AIMentions.today

Free Robots.txt Tester

Check if your robots.txt file exists, is properly configured, and doesn't accidentally block important pages from search engines.

Enter the full URL including https:// to analyze the page

What is Robots.txt?

Robots.txt is a text file placed in your website's root directory that tells search engine crawlers which pages or sections of your site they can and cannot access.

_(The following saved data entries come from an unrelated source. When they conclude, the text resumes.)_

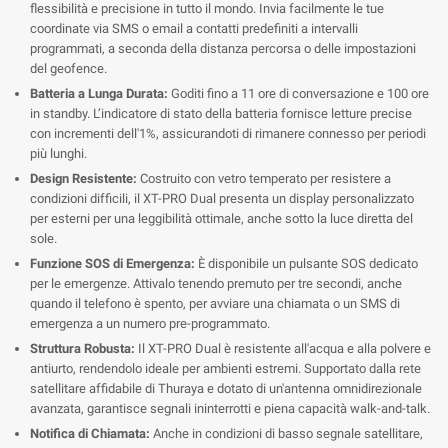
flessibilità e precisione in tutto il mondo. Invia facilmente le tue
coordinate via SMS o email a contatti predefiniti a intervalli
programmati, a seconda della distanza percorsa o delle impostazioni
del geofence.
Batteria a Lunga Durata:
Goditi fino a 11 ore di conversazione e 100 ore
in standby. L’indicatore di stato della batteria fornisce letture precise
con incrementi dell'1%, assicurandoti di rimanere connesso per periodi
più lunghi.
Design Resistente:
Costruito con vetro temperato per resistere a
condizioni difficili, il XT-PRO Dual presenta un display personalizzato
per esterni per una leggibilità ottimale, anche sotto la luce diretta del
sole.
Funzione SOS di Emergenza:
È disponibile un pulsante SOS dedicato
per le emergenze. Attivalo tenendo premuto per tre secondi, anche
quando il telefono è spento, per avviare una chiamata o un SMS di
emergenza a un numero pre-programmato.
Struttura Robusta:
Il XT-PRO Dual è resistente all'acqua e alla polvere e
antiurto, rendendolo ideale per ambienti estremi. Supportato dalla rete
satellitare affidabile di Thuraya e dotato di un'antenna omnidirezionale
avanzata, garantisce segnali ininterrotti e piena capacità walk-and-talk.
Notifica di Chiamata:
Anche in condizioni di basso segnale satellitare,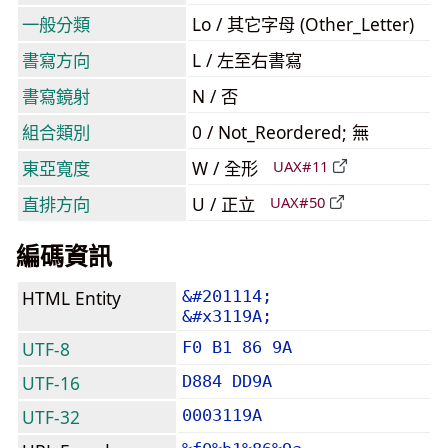
一般分類
Lo / 其它字母 (Other_Letter)
書寫方向
L / 左至右書寫
書寫鏡射
N / 否
組合類別
0 / Not_Reordered; 無
東亞寬度
W / 全形
UAX#11
直排方向
U / 正立
UAX#50
編碼資訊
HTML Entity
&#201114;
&#x3119A;
UTF-8
F0 B1 86 9A
UTF-16
D884 DD9A
UTF-32
0003119A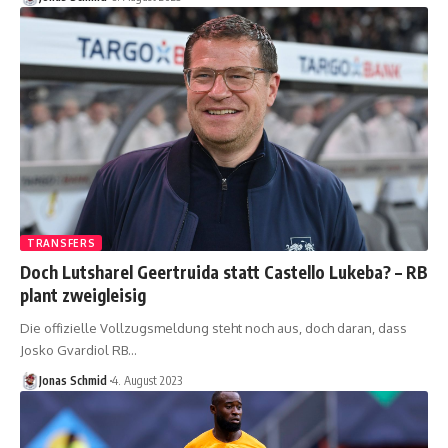
TRANSFERS
Doch Lutsharel Geertruida statt Castello Lukeba? – RB
plant zweigleisig
Die offizielle Vollzugsmeldung steht noch aus, doch daran, dass
Josko Gvardiol RB…
Jonas Schmid
4. August 2023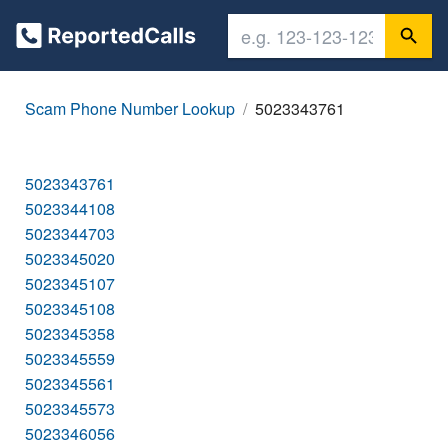
Scam Phone Number Lookup
5023343761
5023343761
5023344108
5023344703
5023345020
5023345107
5023345108
5023345358
5023345559
5023345561
5023345573
5023346056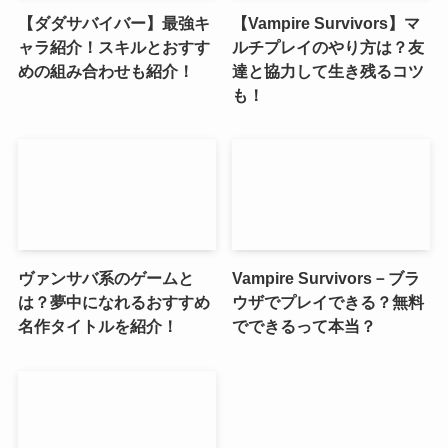
【ダダサバイバー】最強キ
【Vampire Survivors】マ
ャラ紹介！スキルとおすす
ルチプレイのやり方は？友
めの組み合わせも紹介！
達と協力して生き残るコツ
も！
ヴァンサバ系のゲームと
Vampire Survivors－ブラ
は？夢中になれるおすすめ
ウザでプレイできる？無料
名作タイトルを紹介！
でできるって本当？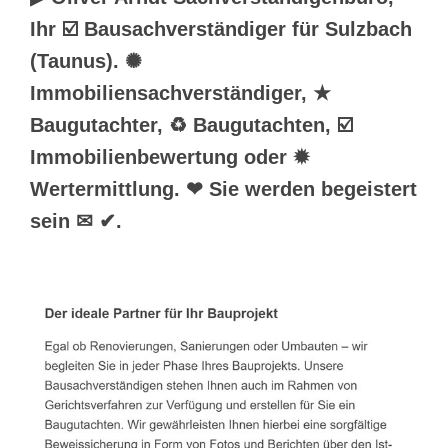
Ihr ☑️ Bausachverständiger für Sulzbach
(Taunus). ✺
Immobiliensachverständiger, ★
Baugutachter, ♻ Baugutachten, ☑️
Immobilienbewertung oder ✹
Wertermittlung. ❤ Sie werden begeistert
sein ✉ ✔.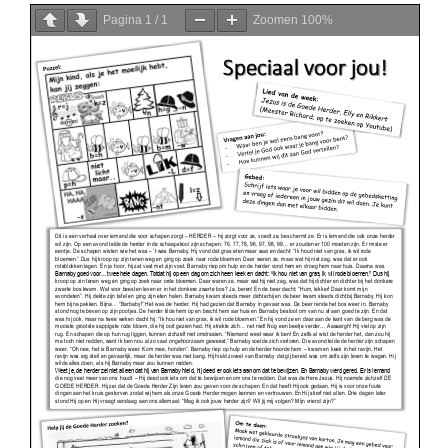
Pagina
1
/
1
Zoomen
100%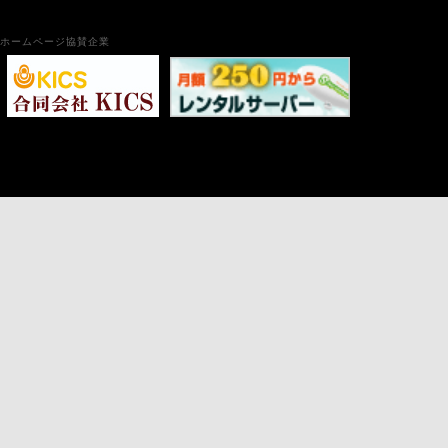
ホームページ協賛企業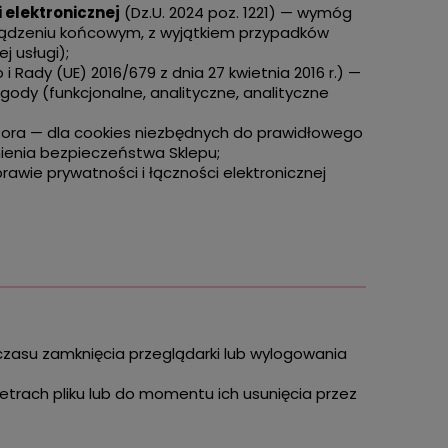
i elektronicznej
(Dz.U. 2024 poz. 1221) — wymóg
ządzeniu końcowym, z wyjątkiem przypadków
j usługi);
 Rady (UE) 2016/679 z dnia 27 kwietnia 2016 r.) —
ody (funkcjonalne, analityczne, analityczne
tora — dla cookies niezbędnych do prawidłowego
nienia bezpieczeństwa Sklepu;
rawie prywatności i łączności elektronicznej
asu zamknięcia przeglądarki lub wylogowania
rach pliku lub do momentu ich usunięcia przez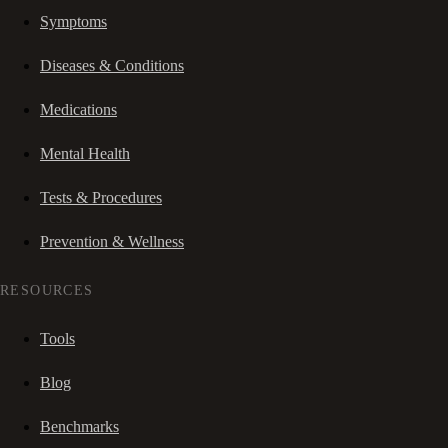
Symptoms
Diseases & Conditions
Medications
Mental Health
Tests & Procedures
Prevention & Wellness
RESOURCES
Tools
Blog
Benchmarks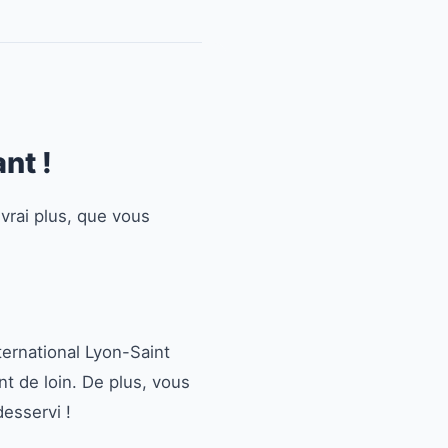
nt !
 vrai plus, que vous
ternational Lyon-Saint
nt de loin. De plus, vous
esservi !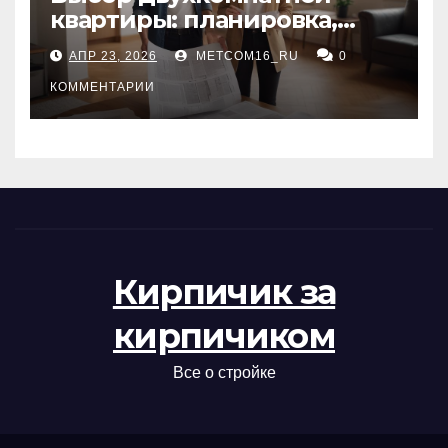
квартиры: планировка,
состояние жилья и
АПР 23, 2026
METCOM16_RU
0
проверка документов
КОММЕНТАРИИ
Кирпичик за
кирпичиком
Все о стройке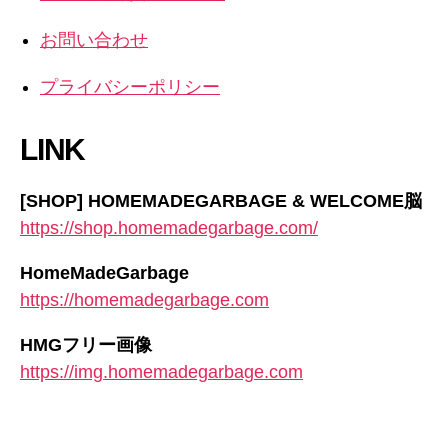
お問い合わせ
プライバシーポリシー
LINK
[SHOP] HOMEMADEGARBAGE & WELCOME脳
https://shop.homemadegarbage.com/
HomeMadeGarbage
https://homemadegarbage.com
HMGフリー画像
https://img.homemadegarbage.com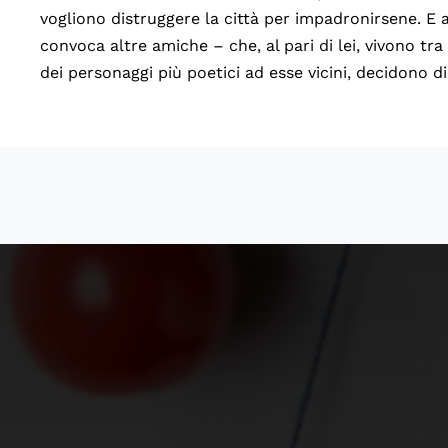
vogliono distruggere la città per impadronirsene. E 
convoca altre amiche – che, al pari di lei, vivono tra
dei personaggi più poetici ad esse vicini, decidono di 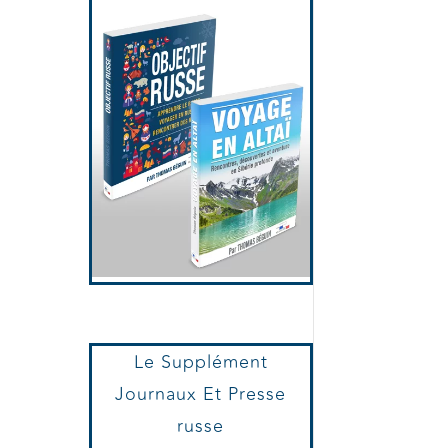
Voyage en Altaï et
Objectif russe
Le Supplément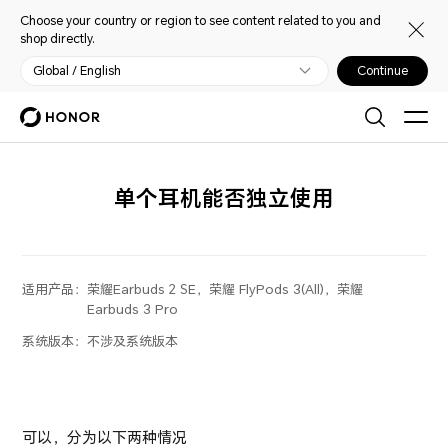
Choose your country or region to see content related to you and
shop directly.
Global / English
Continue
单个耳机能否独立使用
适用产品：
荣耀Earbuds 2 SE，荣耀 FlyPods 3(All)，荣耀
Earbuds 3 Pro
系统版本：
不涉及系统版本
可以，分为以下两种情况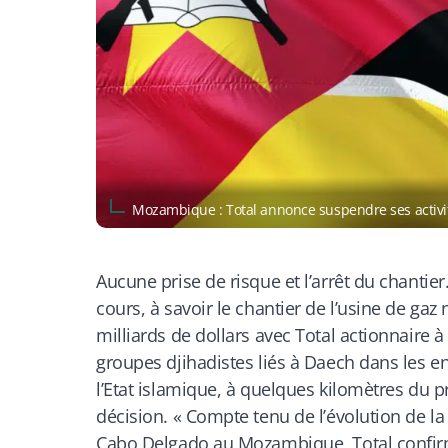
Mozambique : Total annonce suspendre ses activ
Aucune prise de risque et l’arrêt du chantie
cours, à savoir le chantier de l’usine de ga
milliards de dollars avec Total actionnaire 
groupes djihadistes liés à Daech dans les e
l’Etat islamique, à quelques kilomètres du pr
décision. « Compte tenu de l’évolution de la
Cabo Delgado au Mozambique, Total confirme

It's the first file crawlers check when visiting your site.

Why Robots.txt Matters

  • Crawl Budget: Prevent crawlers from wasting time on unimportant pages
  • Privacy: Block search engines from indexing admin pages or sensitive areas
  • Duplicate Content: Prevent indexing of duplicate or low-value pages
  • Sitemap Declaration: Tell crawlers where to find your XML sitemap
  • Crawl Rate: Control how fast search engines crawl your site

Common Robots.txt Directives

User-agent: Specifies which crawler the rules apply to

Disallow: Paths that crawlers should not access

Allow: Paths that crawlers can access (overrides Disallow)

Sitemap: Location of your XML sitemap

Crawl-delay: Seconds to wait between requests

Example Robots.txt

User-agent: *
Disallow: /admin/
Disallow: /private/
Allow: /public/

User-agent: Googlebot
Crawl-delay: 10

Sitemap: https://example.com/sitemap.xml

Common Mistakes to Avoid

  • Accidentally blocking your entire site with "Disallow: /"
  • Blocking important pages like homepage or product pages
  • Forgetting to include sitemap URL
  • Using robots.txt to hide sensitive data (not secure - use proper authentication)
  • Not testing changes before deploying